* OBJECTIFS *
- 1) D'après l'extrait choisi, quel jour la candidate d'extrême droite a-t-elle annoncé et confirmé son programme ?
- 2) Recopiez, s'il vous plaît, le passage de l'extrait choisi allant de « Mais il ne faut » jusqu'à « modèle : Vladimir Poutine. », en remplaçant « objectif » par « but ».

Mais il ne faut pas raconter d’histoires. Son objectif, c’est bien la fin de l’Union et de l’euro."

Et qui espère vivement que cet objectif soit atteint ? Son modèle : Vladimir Poutine.
"En dépit de quelques récents changements tactiques, écrit Alain Frachon dans Le Monde (2), la diplomatie que préconise Mme Le Pen correspond, sur le fond, à ce que l’URSS a toujours voulu et à ce que souhaite la Russie de Poutine depuis 2011 : l’affaiblissement de l’Union européenne et du lien transatlantique – ce qui unit, économiquement, les Européens entre eux et ce qui les relie, stratégiquement, aux Etats-Unis. Ce doublé, dont Poutine n’osait plus rêver, la diplomatie Le Pen le lui livrerait sur un plateau tricolore. Tel est le programme annoncé et confirmé, mercredi 13 avril, par la candidate d’extrême droite."
Le Pen est opposée aux sanctions prises contre la Russie et aux livraisons d’armes à l'Ukraine. "Pour obtenir un cessez-le-feu, favoriser une négociation, elle compte sur la seule force de son discours. On le sait, Poutine, toujours un tantinet angélique, un rien rêveur, a la faiblesse de céder à qui lui fait du charme… Sur quelle planète vit Mme Le Pen ?"
Alain Frachon rappelle que Marine Le Pen "flirte depuis longtemps avec l’autocrate de Moscou. En 2017, guignant l’Elysée, elle est allée au Kremlin solliciter une photo avec son grand homme – et un prêt, pour son parti, auprès d’une banque russe. Elle confiait alors à la BBC qu’elle était sur la ligne de Poutine et de deux autres ultranationalistes, Donald Trump et l’Indien Narendra Modi. Ce goût prononcé pour les gros bras de l’époque, doublé de l’amitié qu’elle entretient avec le Hongrois Viktor Orban, démocrate  illibéral assumé, définit un profil politique inquiétant". Alain Frachon cite le politologue américain Ian Bremmer selon qui Le Pen "représente la meilleure carte de Poutine pour diviser les Occidentaux". Ou encore l’ancien premier ministre italien Enrico Letta: « Si, le 24 avril, c’était Le Pen, eh bien là, Poutine pourrait arrêter ses chars. Il aurait gagné. Il serait entré au cœur de l’Europe. » Car la candidate d'extrême droite en voulant déstabiliser l'UE fera le jeu du Kremlin. Une victoire de Marine Le Pen serait aussi celle de Poutine.

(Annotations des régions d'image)
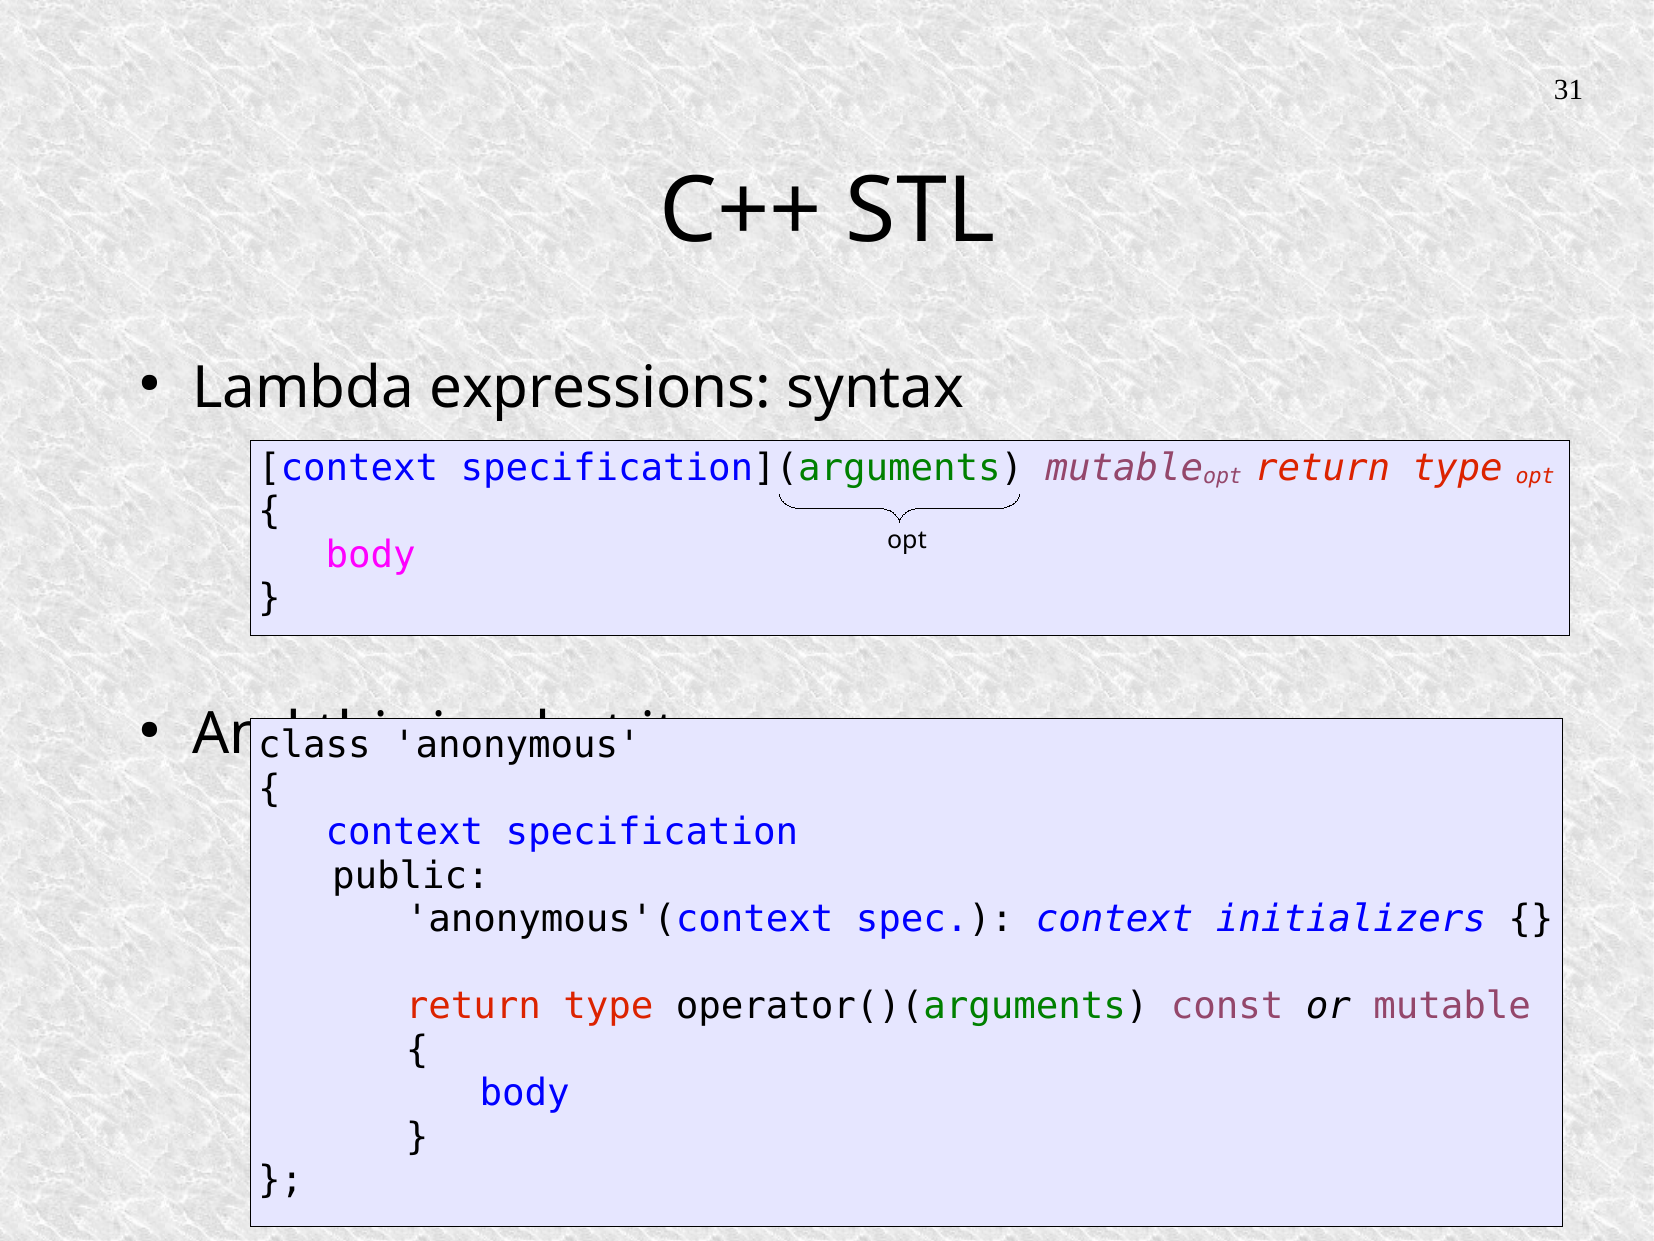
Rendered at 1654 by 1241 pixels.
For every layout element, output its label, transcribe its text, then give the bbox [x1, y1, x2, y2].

list Lambda expressions: syntax And this is what it means: [121, 344, 1544, 1225]
picture [0, 0, 1654, 1241]
text_box [1544, 440, 1570, 636]
text_box [context specification](arguments) mutableopt return type opt { body } [258, 445, 1555, 639]
title C++ STL [121, 102, 1534, 311]
text_box [250, 718, 1563, 1227]
text_box opt [887, 522, 967, 582]
text_box class 'anonymous' { context specification public: 'anonymous'(context spec.): context initializers {} return type operator()(arguments) const or mutable { body } }; [258, 723, 1554, 1221]
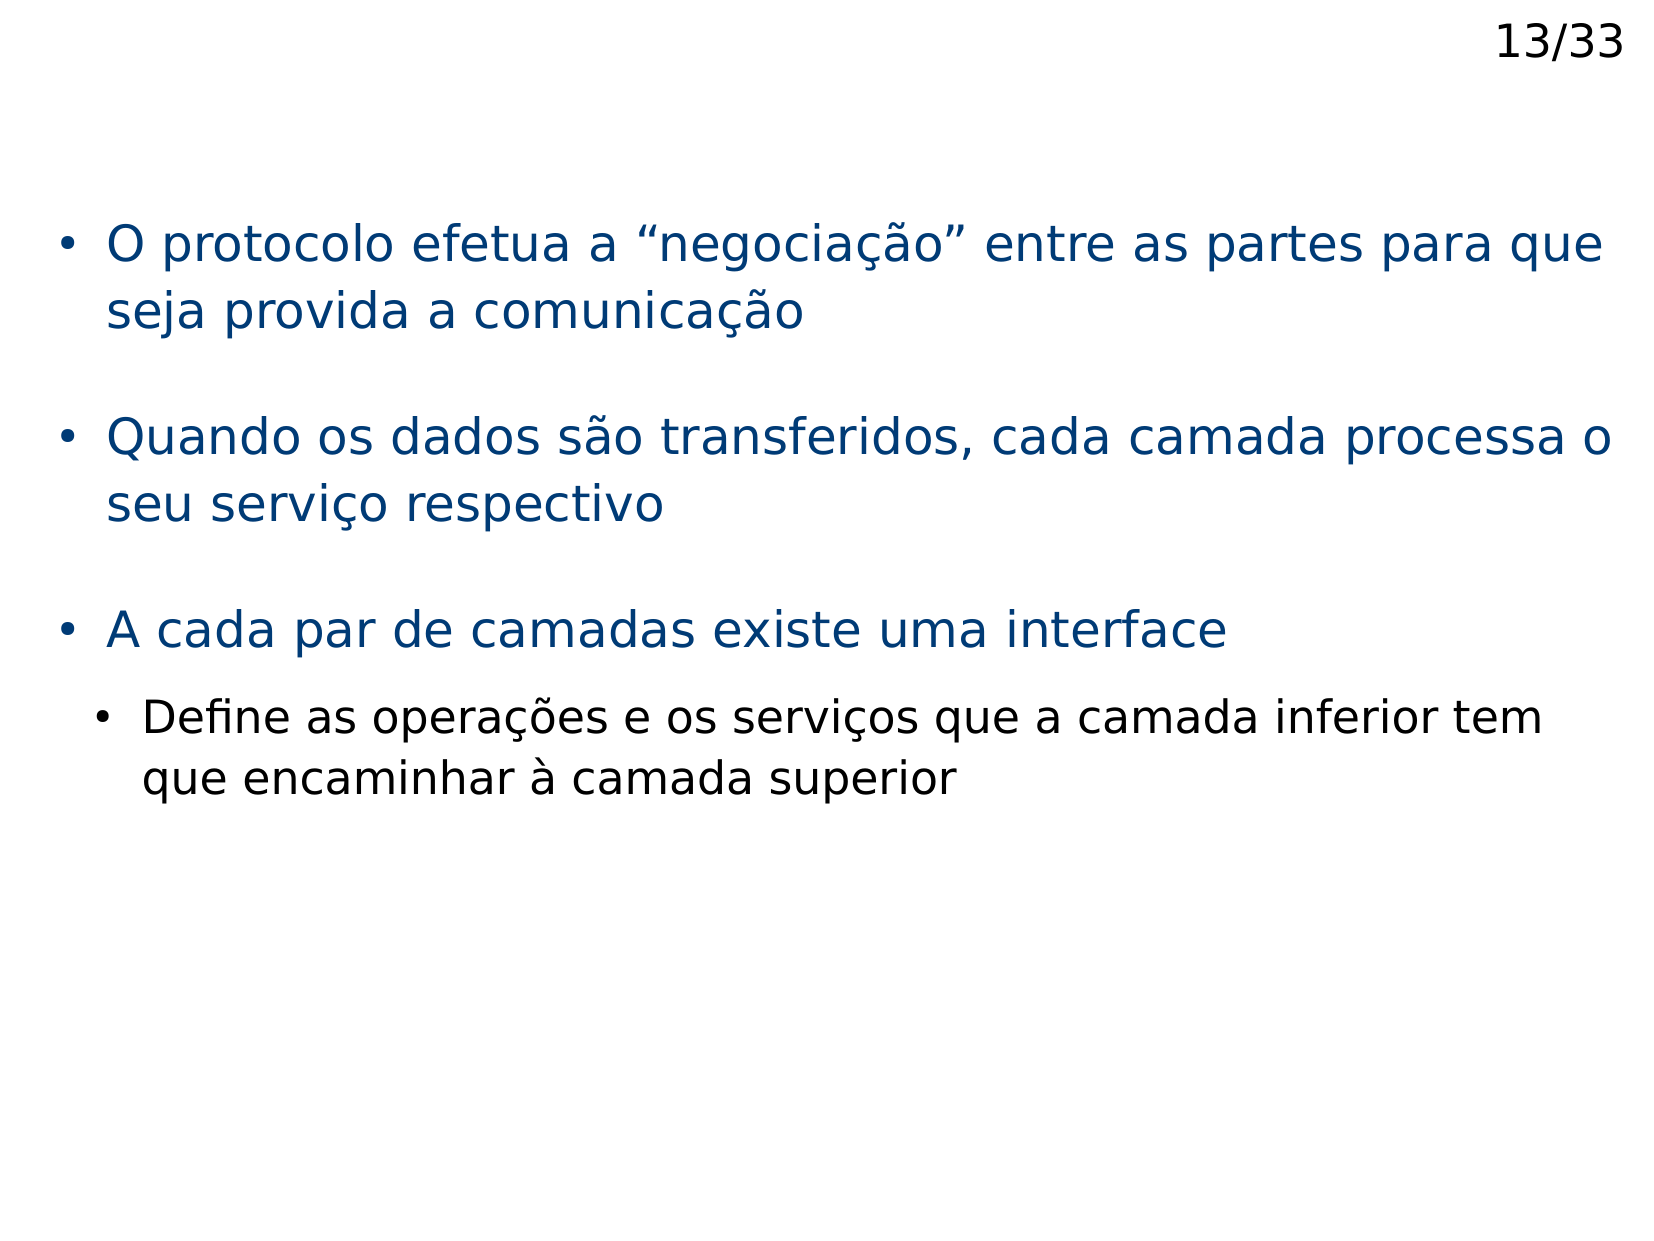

* RÉSULTATS OBTENUS *
- 1) Le mercredi 13 avril.

- 2)
Mais il ne faut pas raconter d’histoires. Son but, c’est bien la fin de l’Union et de l’euro."

Et qui espère vivement que cet but soit atteint ? Son modèle : Vladimir Poutine.